**What you have to do:** Your answer must be an exact transcription of the data, with every picture omitted.

**Supplied data:**
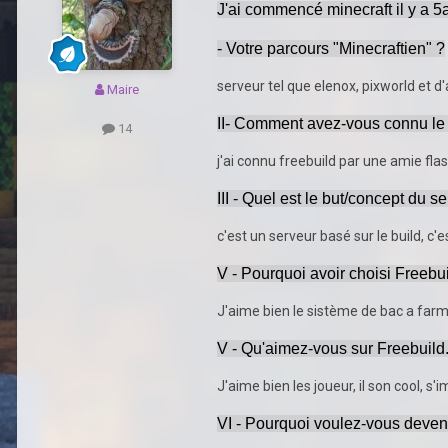
J'ai commencé minecraft il y a 5a
- Votre parcours "Minecraftien" ?
serveur tel que elenox, pixworld et d'
Maire
II
- Comment avez-vous connu le 
14
j'ai connu freebuild par une amie flas
III - Quel est le but/concept du se
c'est un serveur basé sur le build, c'e
V - Pourquoi avoir choisi Freebuil
J'aime bien le sistème de bac a farm
V - Qu'aimez-vous sur Freebuild.f
J'aime bien les joueur, il son cool, s
VI - Pourquoi voulez-vous deve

**Finished exercise:**
J'ai commencé minecraft il y a 5a
- Votre parcours "Minecraftien" ?
serveur tel que elenox, pixworld et d'
Maire
II
- Comment avez-vous connu le 
14
j'ai connu freebuild par une amie flas
III - Quel est le but/concept du se
c'est un serveur basé sur le build, c'e
V - Pourquoi avoir choisi Freebuil
J'aime bien le sistème de bac a farm
V - Qu'aimez-vous sur Freebuild.f
J'aime bien les joueur, il son cool, s
VI - Pourquoi voulez-vous deve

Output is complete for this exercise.